Watching this just makes me angry all over again that as per typical the UK government made what I regard as a ridiculously short sighted decision. We in Britain could have been ahead of the curve in small sat launches if we had persisted with this, we might even have actually created a small sat market earlier than it has been if we had maintained this capability.
 
Watching this just makes me angry all over again that as per typical the UK government made what I regard as a ridiculously short sighted decision. We in Britain could have been ahead of the curve in small sat launches if we had persisted with this, we might even have actually created a small sat market earlier than it has been if we had maintained this capability.
Given the electronics of 1970, what type of 'small satellites' would we be launching?
And small really means small. Not 660 kg, but 66 kg.
 
Black Arrow is perfect example of stupidity ignorance of British politician
on first sign of trouble they cancel the program

but the program had issues:
the logistic to build the Rocket in britain and transport to Australia to launch it
had used island of St-Kilda as launch site it would have reduce allot transport cost (the area has tracking station of missile testing)

Source data:
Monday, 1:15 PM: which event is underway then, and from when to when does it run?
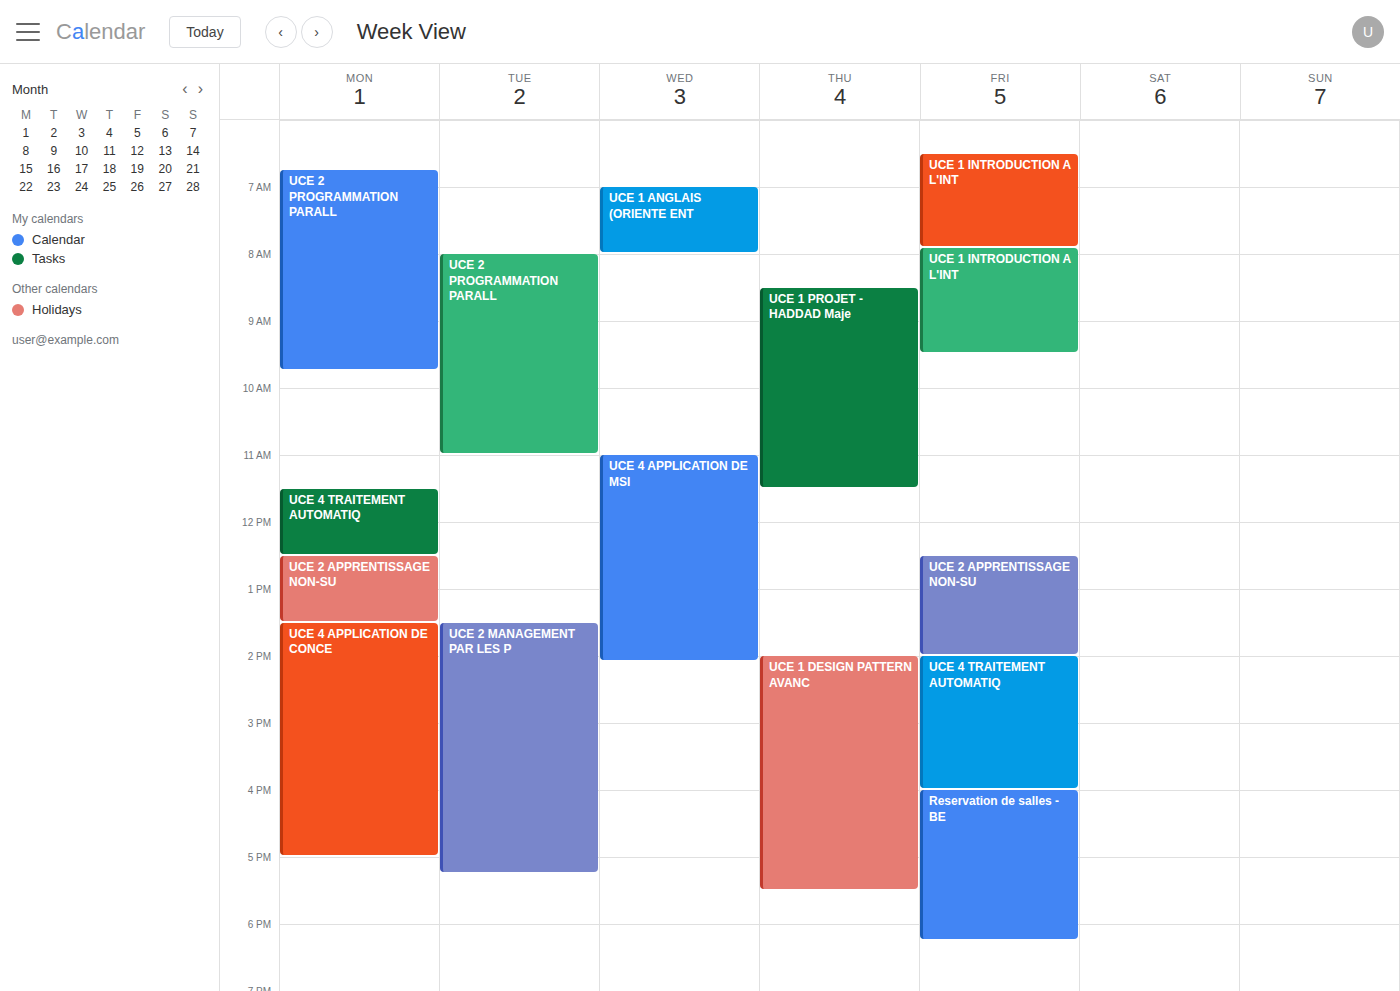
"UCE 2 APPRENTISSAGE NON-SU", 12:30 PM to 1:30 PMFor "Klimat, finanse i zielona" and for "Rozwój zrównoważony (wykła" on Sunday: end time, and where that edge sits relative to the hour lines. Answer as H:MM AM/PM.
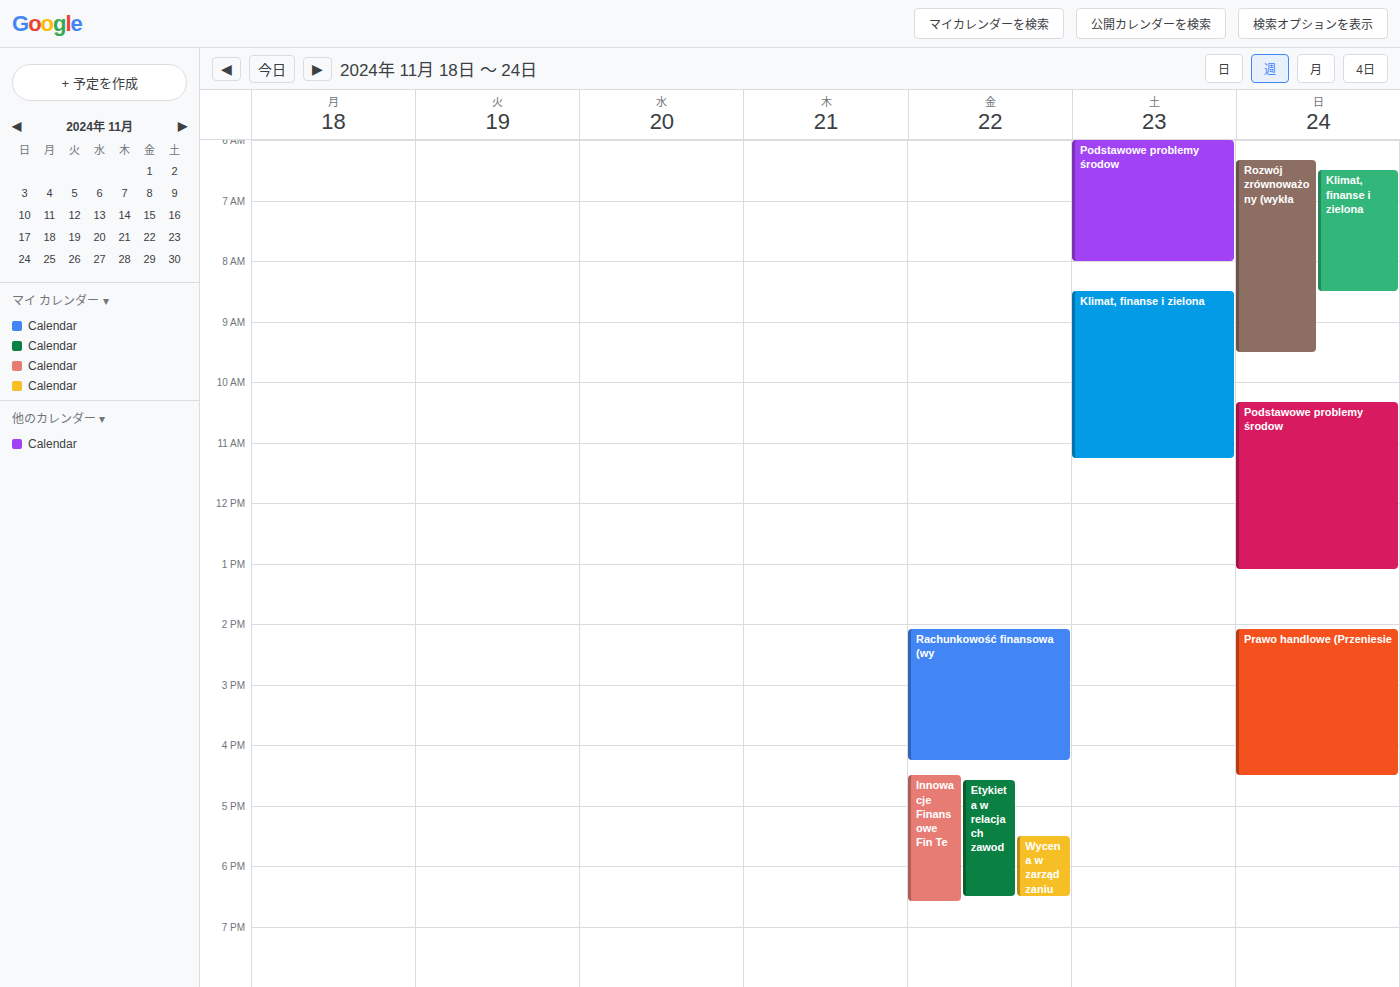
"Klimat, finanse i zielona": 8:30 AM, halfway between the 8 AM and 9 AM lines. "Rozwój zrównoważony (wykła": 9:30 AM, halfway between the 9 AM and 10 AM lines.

Set tasks:
(1) In the Black Arrow discussion, to which country was the rocket transported for launch after being built in Britain?
(2) Reproduce the portion of the Black Arrow discussion that opens with the words containing "Given the electronics" and closes with "of missile testing)".

Results of the tasks:
(1) Australia.

(2)
Given the electronics of 1970, what type of 'small satellites' would we be launching?
And small really means small. Not 660 kg, but 66 kg.
 
Black Arrow is perfect example of stupidity ignorance of British politician
on first sign of trouble they cancel the program

but the program had issues:
the logistic to build the Rocket in britain and transport to Australia to launch it
had used island of St-Kilda as launch site it would have reduce allot transport cost (the area has tracking station of missile testing)